Tracy Barrell was not allowed to ride the rides at Movie World because of a change in safety policies.
Tracy Barrell was not allowed to ride the rides at Movie World because of a change in safety policies. John Gass

A PARALYMPIC gold medallist and Order of Australia recipient has been left feeling humiliated after she was denied access to all rides at Movie World last week.

But the theme park said a change in safety policies meant the mother of two was not allowed on any ride that moved.

Ms Tracy Barrell attended the theme park as recently as two years ago and was not denied access to any of the amusements or rides.

At the time of her last visit she was given an individual assessment.

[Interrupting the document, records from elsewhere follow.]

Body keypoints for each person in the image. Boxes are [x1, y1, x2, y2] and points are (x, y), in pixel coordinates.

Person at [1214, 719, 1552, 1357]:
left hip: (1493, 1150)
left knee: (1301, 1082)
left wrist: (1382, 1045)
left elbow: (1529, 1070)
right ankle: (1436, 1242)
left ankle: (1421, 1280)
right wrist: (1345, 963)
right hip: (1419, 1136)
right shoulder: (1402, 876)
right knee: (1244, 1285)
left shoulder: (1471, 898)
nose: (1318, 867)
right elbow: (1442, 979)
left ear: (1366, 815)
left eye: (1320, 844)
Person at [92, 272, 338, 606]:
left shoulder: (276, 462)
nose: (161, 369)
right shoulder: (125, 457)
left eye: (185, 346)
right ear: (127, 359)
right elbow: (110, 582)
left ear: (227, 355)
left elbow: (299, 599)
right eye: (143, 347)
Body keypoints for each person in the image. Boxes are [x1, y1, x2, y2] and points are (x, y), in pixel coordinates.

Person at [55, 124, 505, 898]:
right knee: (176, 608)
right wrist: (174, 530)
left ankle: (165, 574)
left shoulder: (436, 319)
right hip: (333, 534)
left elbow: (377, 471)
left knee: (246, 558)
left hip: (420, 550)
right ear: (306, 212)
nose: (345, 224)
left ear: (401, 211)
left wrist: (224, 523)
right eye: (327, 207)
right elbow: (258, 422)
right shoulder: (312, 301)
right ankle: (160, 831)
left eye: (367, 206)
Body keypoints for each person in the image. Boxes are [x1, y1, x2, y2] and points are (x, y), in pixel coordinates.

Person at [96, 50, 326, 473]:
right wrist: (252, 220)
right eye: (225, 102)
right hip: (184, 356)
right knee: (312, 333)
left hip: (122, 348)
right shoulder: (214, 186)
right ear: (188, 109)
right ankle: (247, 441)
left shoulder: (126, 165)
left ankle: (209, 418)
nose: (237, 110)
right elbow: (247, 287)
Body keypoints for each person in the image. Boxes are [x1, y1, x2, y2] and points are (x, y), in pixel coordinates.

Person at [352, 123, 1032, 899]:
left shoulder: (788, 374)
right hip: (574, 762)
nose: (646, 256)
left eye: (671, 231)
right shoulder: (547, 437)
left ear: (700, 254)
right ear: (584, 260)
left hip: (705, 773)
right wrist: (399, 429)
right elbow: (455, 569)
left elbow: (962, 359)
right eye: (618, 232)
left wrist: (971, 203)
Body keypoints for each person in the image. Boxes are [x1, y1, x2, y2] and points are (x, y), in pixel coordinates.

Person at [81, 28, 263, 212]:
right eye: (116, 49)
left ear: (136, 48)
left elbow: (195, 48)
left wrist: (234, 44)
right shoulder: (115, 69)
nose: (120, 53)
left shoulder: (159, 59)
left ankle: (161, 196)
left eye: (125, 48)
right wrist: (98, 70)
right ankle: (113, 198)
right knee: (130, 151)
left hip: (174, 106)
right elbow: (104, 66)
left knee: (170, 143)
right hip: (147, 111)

"The lady tested my grip strength and stability and gave me a white band that allowed me to access the rides," she said.

Ms Barrell said she wanted to know why she was not informed the she may not be able to access the rides until she was about to board the Road Runner Rollercoaster.

"I purchased a VIP pass for myself and my two children, so I had made it through ticketing and turnstiles and had my photo taken and sat through a 4D show," she said.

"It was not until I was at the front of the queue and about to take my turn on the ride that it was suggested there was a problem."

Ms Barrell said she was then forced to "bulge her way back through the queue" to leave the ride.

Operations park supervisor Cameron McKay said he received a call mid-morning about a guest queuing for a ride, before he requested she come to guest services for assessment.

"Tracy had to work her way back through the queue because it is just the design of the attraction," Mr McKay said.

Mr McKay said an incident in the United States, where a double amputee was killed after being thrown from a lap-bar roller coaster, had caused theme parks to review their policies.

"I explained there were lots of other shows and motionless attractions that she could access," Mr McKay said.

Ms Barrell said she didn't think it was fair one incident had affected policy in theme parks worldwide.

"One disabled man is killed and that changes things for all disabled people," she said.

"Able-body people are killed and injured on rollercoasters all the time, but able-bodied people are still allowed to ride."

Mr Cameron refunded half the cost of Ms Barrell's VIP pass so she could still accompany her children to the park.

Ms Barrell said she just wanted to be able to enjoy the rides like everybody else.